# It's a tear down?



## ICE (Nov 23, 2019)

https://www.yahoo.com/news/judge-orders-father-supermodels-bella-171514049.html


----------



## jar546 (Nov 23, 2019)

Interesting.  This is a permitted structure that has been inspected and went through plan review that was designed by an RDP?


----------



## ICE (Nov 23, 2019)

There is more to the story.  When Mark H sees this I’m pretty sure he will be able to flesh it out.


----------



## e hilton (Nov 23, 2019)

Been building since 2012?  Got a problem there.  

On the foundation, all he has to do is show proper engineered design and proof of compliance by a competent third party inspector.


----------



## e hilton (Nov 23, 2019)

This is from LA Times in June.  The former construction manager is turning against him. 

In his newly released declaration in the Bel-Air case, Linch also stated that there should have been twice as many piles — a kind of column that extends into bedrock to support a structure — to hold up a house as big as what Hadid ultimately built.

Those piles should have been driven deeper, he added. And the piles have “less rebar than the minimum required” under L.A. building codes, but Hadid “asked me not to tell anyone about the problem,” Linch alleged in the declaration.

“Because I believe the piles are inadequate to support the house, I believe the house is unsafe and that the entire house must be demolished,” Linch said.

The former construction manager also claimed that Hadid created fake inspection reports showing the piles going deeper than the original documents indicated, turned in another falsified record to the city to understate how much grading was done, and hid pages from the plans where an inspector had written “not approved.”


----------



## ADAguy (Nov 23, 2019)

This smells in so many ways, he may have had the gold but his underware was always out there for all to see.
He thinks "the emperor has no clothes and should be ignored; then again The city really dropped the ball in so many ways too.


----------



## ICE (Nov 23, 2019)

e hilton said:


> This is from LA Times in June.  The former construction manager is turning against him.
> 
> In his newly released declaration in the Bel-Air case, Linch also stated that there should have been twice as many piles — a kind of column that extends into bedrock to support a structure — to hold up a house as big as what Hadid ultimately built.
> 
> ...


It appears that Linch is not to be trusted.


----------



## ADAguy (Nov 25, 2019)

And just how much and for how long was Lynch paid to look the other way? And what of the subs who didn't build to plan as alledged and where were the city inspectors?


----------



## mark handler (Nov 25, 2019)

Mr Hadid responded that he was the victim of "witch hunt" and the neighbors' claims were "total nonsense."
"Witch Hunt", Where have we heard that lately?


----------



## VillageInspector (Dec 3, 2019)

This has a little bit more information

https://www.latimes.com/california/story/2019-11-05/mohamed-hadid-bel-air-house-demolish-lawsuit


----------

> Dataset:
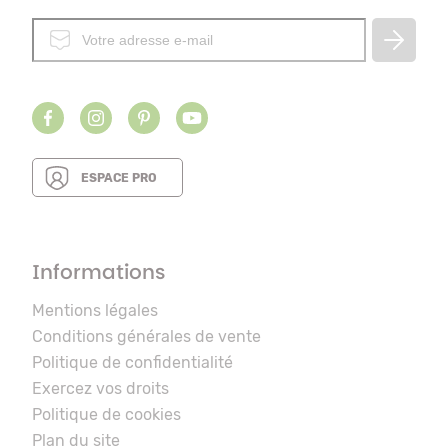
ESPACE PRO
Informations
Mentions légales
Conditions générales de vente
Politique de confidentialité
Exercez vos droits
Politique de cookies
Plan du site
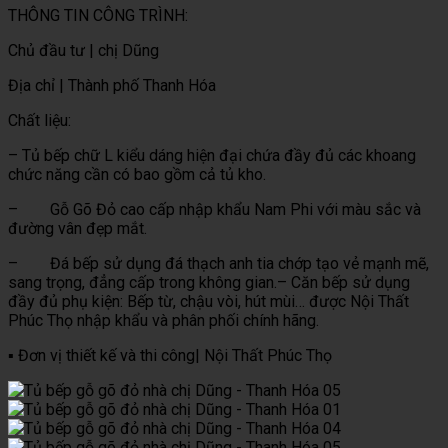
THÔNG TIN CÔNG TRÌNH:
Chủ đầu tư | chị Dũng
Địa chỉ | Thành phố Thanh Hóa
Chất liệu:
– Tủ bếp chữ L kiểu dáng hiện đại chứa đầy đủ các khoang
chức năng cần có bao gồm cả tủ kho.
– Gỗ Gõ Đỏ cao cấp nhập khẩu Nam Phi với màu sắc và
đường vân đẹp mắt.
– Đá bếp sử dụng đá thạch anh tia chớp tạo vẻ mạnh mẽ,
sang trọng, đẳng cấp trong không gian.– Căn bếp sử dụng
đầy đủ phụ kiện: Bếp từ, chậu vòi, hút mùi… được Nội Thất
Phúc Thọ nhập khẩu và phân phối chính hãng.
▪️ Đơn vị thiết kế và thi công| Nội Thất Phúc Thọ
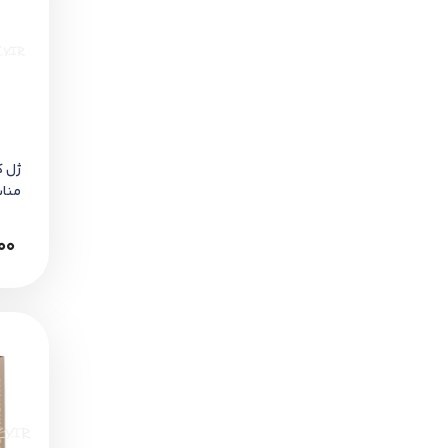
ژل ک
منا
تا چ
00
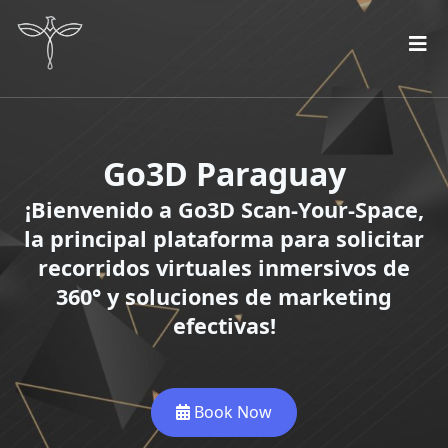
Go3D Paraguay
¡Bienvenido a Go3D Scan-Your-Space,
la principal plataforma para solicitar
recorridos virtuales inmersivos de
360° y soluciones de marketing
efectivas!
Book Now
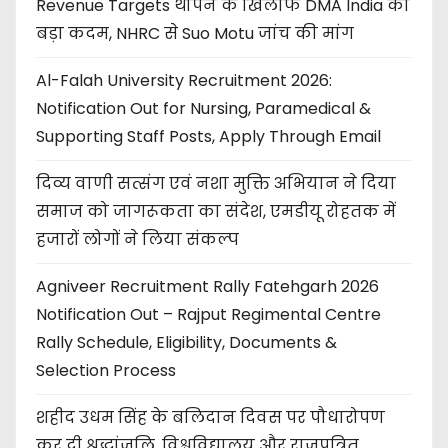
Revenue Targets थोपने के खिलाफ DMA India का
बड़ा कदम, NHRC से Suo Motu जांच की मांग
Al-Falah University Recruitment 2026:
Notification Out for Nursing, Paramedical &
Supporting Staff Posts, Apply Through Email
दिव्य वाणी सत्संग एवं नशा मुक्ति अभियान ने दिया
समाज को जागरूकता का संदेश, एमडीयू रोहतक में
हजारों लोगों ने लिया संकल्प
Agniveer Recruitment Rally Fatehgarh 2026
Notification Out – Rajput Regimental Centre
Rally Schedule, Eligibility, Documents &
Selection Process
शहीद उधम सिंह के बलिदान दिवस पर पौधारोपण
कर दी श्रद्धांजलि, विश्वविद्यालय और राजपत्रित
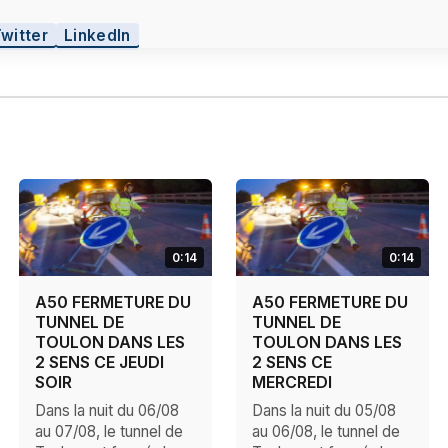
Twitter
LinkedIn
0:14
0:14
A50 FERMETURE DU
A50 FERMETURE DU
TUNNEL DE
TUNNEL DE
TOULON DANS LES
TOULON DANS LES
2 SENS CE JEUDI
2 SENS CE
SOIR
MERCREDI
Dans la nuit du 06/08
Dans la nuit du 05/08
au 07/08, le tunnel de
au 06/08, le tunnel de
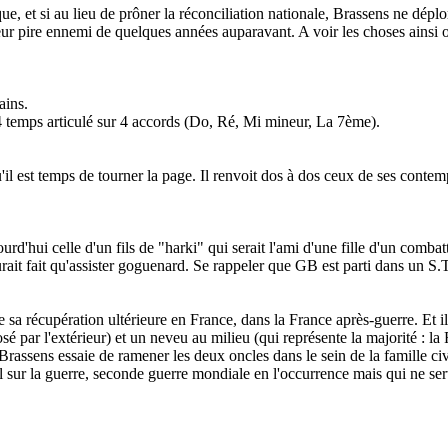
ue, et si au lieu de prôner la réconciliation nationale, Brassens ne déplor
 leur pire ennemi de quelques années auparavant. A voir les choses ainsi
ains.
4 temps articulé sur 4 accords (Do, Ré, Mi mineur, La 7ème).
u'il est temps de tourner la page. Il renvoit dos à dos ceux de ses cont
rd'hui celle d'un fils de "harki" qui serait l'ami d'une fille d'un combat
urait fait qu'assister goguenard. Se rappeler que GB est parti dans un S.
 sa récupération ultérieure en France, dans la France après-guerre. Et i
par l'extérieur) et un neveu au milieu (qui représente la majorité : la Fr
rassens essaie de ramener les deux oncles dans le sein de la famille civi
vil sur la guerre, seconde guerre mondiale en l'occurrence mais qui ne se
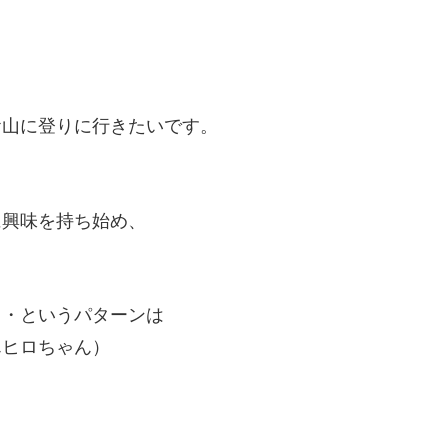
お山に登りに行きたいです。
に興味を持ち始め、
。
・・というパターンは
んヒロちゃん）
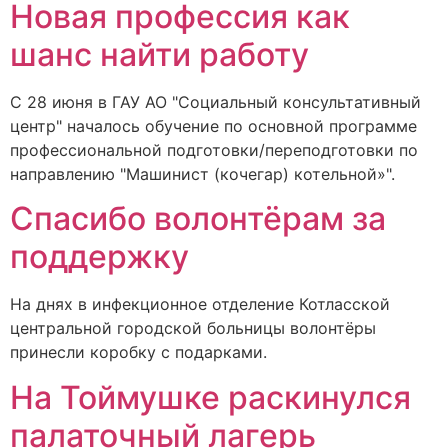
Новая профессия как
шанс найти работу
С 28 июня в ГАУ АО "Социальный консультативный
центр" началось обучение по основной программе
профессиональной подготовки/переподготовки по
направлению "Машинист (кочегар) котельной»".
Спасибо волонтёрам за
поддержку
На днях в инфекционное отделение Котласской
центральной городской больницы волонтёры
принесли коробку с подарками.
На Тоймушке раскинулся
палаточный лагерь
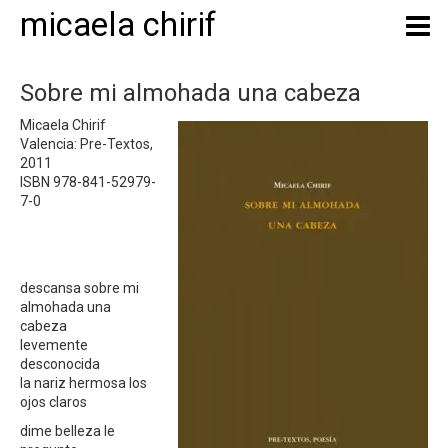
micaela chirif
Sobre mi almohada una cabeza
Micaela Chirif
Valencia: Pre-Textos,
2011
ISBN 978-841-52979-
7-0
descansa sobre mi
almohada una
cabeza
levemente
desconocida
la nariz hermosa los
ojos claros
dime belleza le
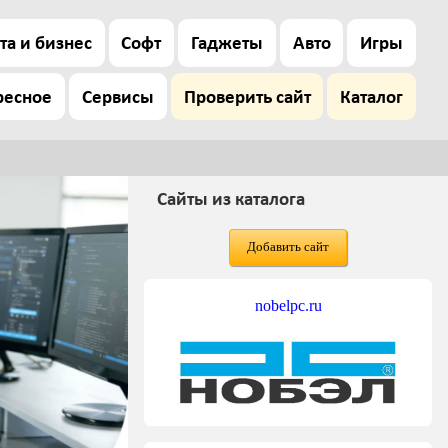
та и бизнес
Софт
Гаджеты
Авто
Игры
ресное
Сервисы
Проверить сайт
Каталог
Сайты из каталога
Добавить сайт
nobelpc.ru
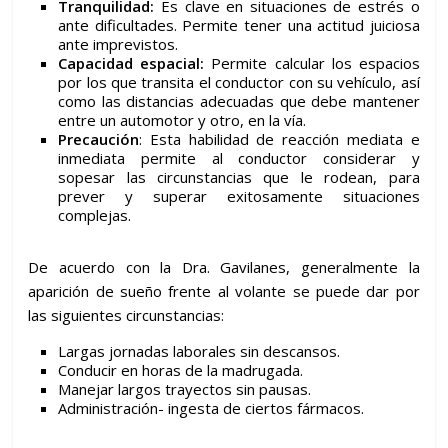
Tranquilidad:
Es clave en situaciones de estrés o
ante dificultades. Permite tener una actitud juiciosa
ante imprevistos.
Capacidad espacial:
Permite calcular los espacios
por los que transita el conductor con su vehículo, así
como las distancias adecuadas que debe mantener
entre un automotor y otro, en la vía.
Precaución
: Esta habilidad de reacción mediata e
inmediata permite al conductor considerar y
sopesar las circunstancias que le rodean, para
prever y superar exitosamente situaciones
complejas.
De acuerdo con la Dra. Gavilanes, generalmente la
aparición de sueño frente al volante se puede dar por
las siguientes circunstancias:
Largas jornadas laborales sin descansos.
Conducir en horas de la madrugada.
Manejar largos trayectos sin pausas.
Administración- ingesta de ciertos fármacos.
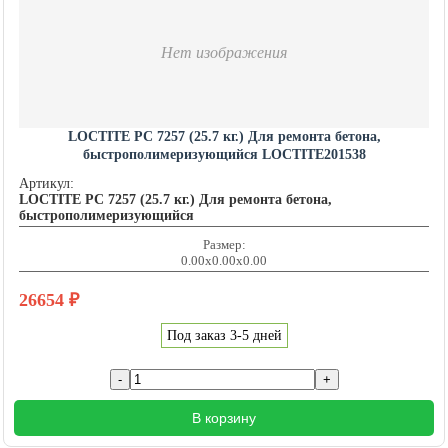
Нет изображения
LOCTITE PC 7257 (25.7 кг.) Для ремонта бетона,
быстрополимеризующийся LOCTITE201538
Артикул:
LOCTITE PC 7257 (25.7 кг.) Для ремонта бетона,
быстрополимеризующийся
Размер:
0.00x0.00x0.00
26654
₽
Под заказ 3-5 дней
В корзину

* * *

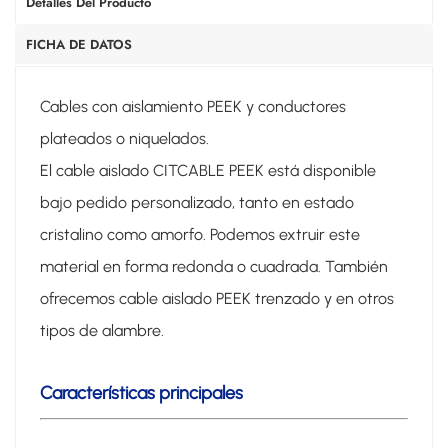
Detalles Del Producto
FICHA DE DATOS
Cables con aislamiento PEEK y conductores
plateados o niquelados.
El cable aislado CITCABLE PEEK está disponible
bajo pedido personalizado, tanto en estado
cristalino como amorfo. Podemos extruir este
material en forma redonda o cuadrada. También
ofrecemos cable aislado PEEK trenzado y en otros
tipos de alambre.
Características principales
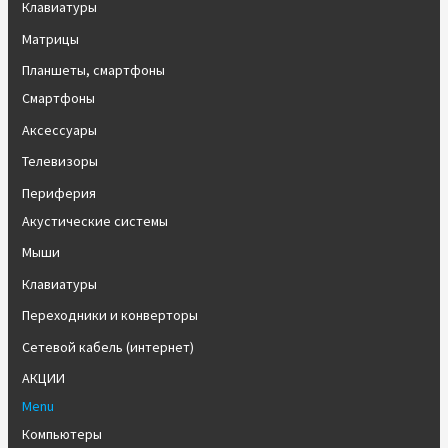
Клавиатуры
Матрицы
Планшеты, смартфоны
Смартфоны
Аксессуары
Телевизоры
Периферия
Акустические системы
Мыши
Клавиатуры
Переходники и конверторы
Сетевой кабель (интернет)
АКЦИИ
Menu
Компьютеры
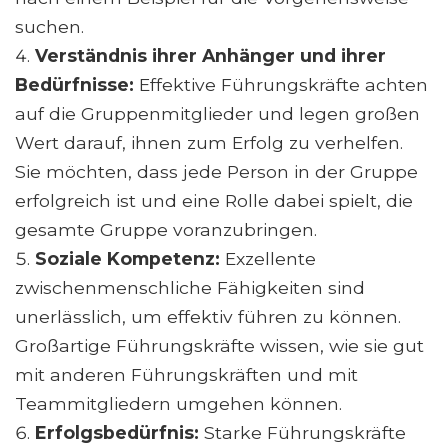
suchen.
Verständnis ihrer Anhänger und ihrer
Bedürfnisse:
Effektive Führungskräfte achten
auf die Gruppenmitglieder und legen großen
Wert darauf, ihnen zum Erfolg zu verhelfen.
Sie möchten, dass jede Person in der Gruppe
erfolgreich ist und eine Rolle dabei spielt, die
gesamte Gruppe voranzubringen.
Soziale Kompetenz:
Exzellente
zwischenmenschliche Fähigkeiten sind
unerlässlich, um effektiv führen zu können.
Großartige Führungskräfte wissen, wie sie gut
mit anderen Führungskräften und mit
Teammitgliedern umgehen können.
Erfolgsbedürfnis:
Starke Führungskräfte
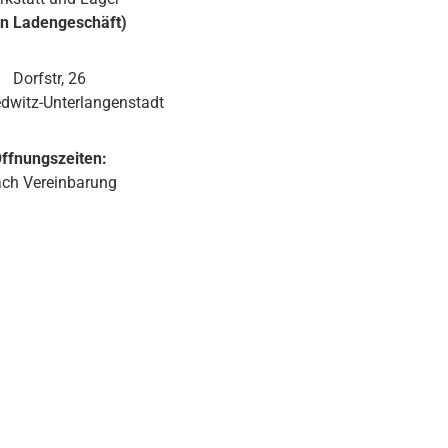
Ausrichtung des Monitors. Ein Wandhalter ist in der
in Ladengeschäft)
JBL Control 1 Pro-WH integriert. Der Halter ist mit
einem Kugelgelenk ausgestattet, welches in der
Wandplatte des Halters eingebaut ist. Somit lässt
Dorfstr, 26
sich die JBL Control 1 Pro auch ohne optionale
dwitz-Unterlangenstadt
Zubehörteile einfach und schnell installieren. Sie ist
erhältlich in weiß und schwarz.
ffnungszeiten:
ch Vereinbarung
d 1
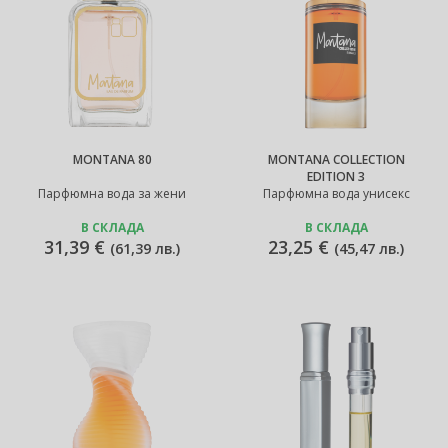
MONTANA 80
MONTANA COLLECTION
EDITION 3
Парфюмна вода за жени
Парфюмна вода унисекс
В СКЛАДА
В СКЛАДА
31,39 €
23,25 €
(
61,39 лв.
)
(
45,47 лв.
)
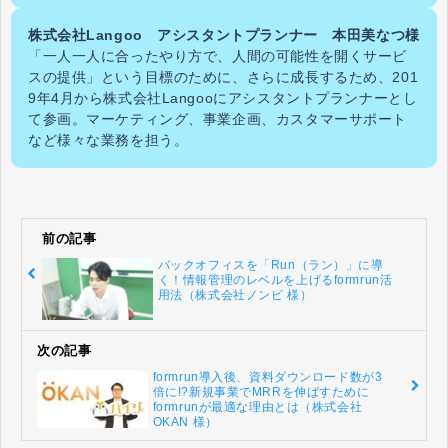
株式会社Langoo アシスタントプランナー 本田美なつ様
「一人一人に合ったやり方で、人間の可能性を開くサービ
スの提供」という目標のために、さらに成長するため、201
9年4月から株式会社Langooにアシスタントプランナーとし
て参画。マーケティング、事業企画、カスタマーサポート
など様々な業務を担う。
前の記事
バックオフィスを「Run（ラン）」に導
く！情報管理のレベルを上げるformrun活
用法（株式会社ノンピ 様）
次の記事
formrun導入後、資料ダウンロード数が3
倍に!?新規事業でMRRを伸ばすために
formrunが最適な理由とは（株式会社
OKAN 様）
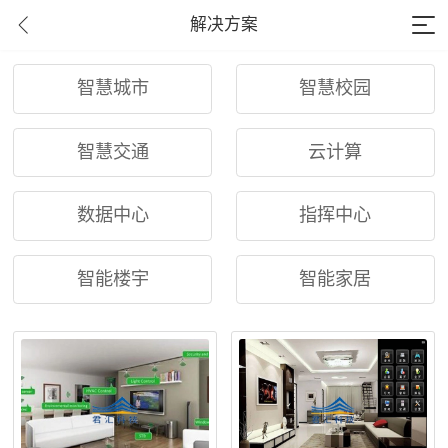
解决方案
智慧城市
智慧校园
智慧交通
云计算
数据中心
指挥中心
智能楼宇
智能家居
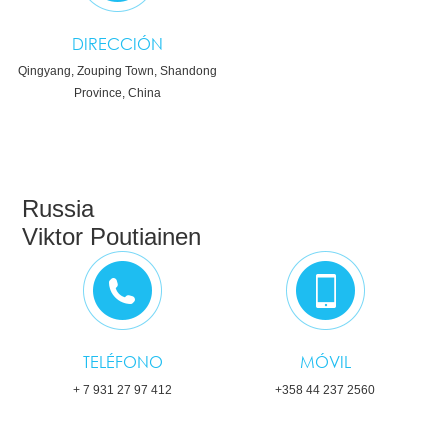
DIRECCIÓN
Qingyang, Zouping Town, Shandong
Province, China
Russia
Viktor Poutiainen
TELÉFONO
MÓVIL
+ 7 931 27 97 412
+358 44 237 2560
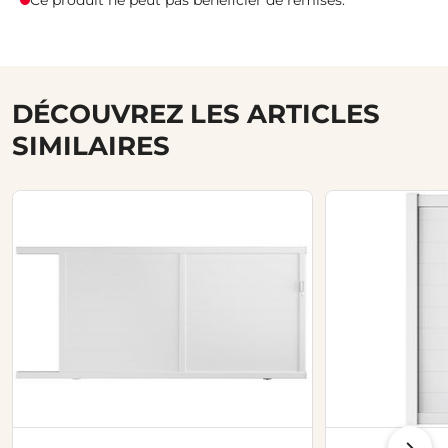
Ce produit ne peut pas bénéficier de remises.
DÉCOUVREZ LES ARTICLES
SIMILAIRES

==

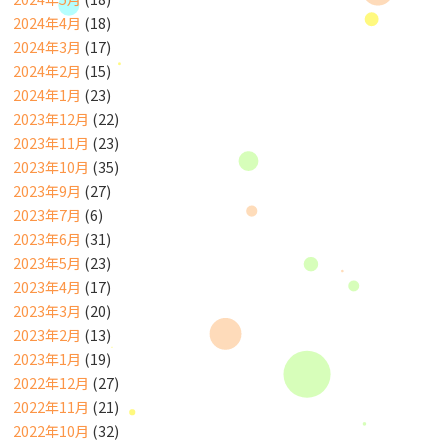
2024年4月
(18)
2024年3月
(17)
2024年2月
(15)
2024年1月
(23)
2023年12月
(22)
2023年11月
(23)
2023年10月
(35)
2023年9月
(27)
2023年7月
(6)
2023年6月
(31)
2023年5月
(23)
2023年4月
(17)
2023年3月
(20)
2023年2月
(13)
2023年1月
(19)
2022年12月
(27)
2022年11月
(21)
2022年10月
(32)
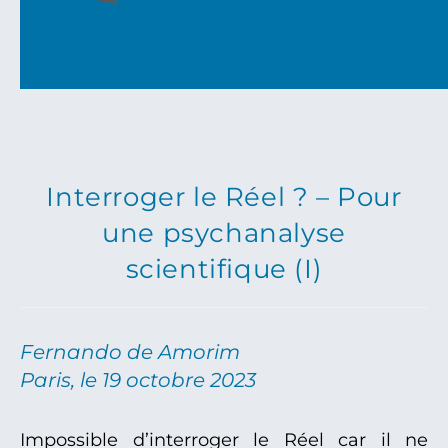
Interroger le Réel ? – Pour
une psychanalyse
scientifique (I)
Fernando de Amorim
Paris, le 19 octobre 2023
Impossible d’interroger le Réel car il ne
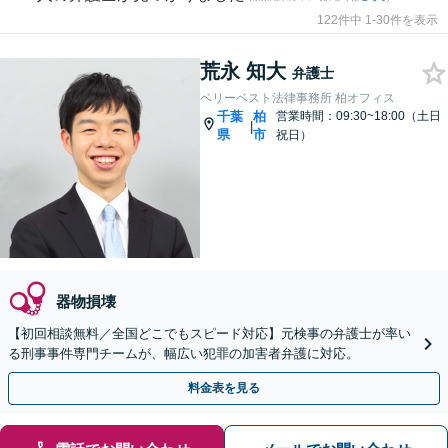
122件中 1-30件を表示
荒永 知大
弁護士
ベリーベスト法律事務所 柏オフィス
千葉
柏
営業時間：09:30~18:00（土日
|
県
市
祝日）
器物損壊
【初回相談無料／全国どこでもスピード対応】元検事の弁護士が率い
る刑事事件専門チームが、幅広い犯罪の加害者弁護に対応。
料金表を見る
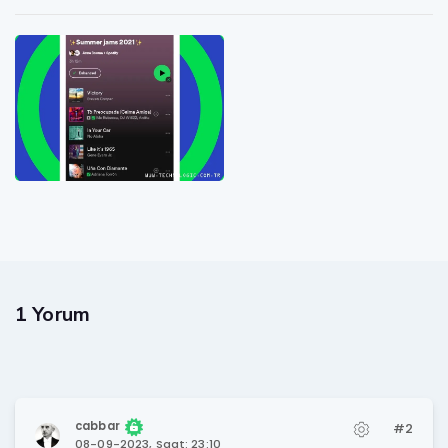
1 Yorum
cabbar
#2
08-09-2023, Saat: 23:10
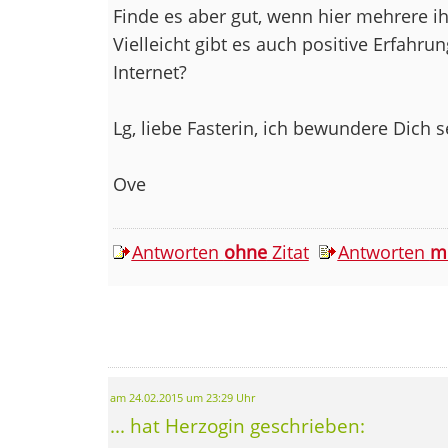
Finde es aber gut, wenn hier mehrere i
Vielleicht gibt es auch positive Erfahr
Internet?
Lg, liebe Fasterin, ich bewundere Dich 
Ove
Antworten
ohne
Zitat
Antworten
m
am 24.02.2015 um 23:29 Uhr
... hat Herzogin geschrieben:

> Problems to work on:
a) Which newspaper does e hilton name as the source of the June excerpt in the forum thread?
b) Render part of the listing as a JSON list of strings with one string per line and no blank lines. Start at the line that contains "та и бизнес", stop after the line that contains "Administración- ingesta de ciertos fármacos.", and omit the picture markers.
The listing is unrelated to the forum thread.

> Exercise solutions:
a) The LA Times.

b)
[
  "та и бизнес",
  "Софт",
  "Гаджеты",
  "Авто",
  "Игры",
  "ресное",
  "Сервисы",
  "Проверить сайт",
  "Каталог",
  "Сайты из каталога",
  "Добавить сайт",
  "nobelpc.ru",
  "Tranquilidad:",
  "Es clave en situaciones de estrés o",
  "ante dificultades. Permite tener una actitud juiciosa",
  "ante imprevistos.",
  "Capacidad espacial:",
  "Permite calcular los espacios",
  "por los que transita el conductor con su vehículo, así",
  "como las distancias adecuadas que debe mantener",
  "entre un automotor y otro, en la vía.",
  "Precaución",
  ": Esta habilidad de reacción mediata e",
  "inmediata permite al conductor considerar y",
  "sopesar las circunstancias que le rodean, para",
  "prever y superar exitosamente situaciones",
  "complejas.",
  "De acuerdo con la Dra. Gavilanes, generalmente la",
  "aparición de sueño frente al volante se puede dar por",
  "las siguientes circunstancias:",
  "Largas jornadas laborales sin descansos.",
  "Conducir en horas de la madrugada.",
  "Manejar largos trayectos sin pausas.",
  "Administración- ingesta de ciertos fármacos."
]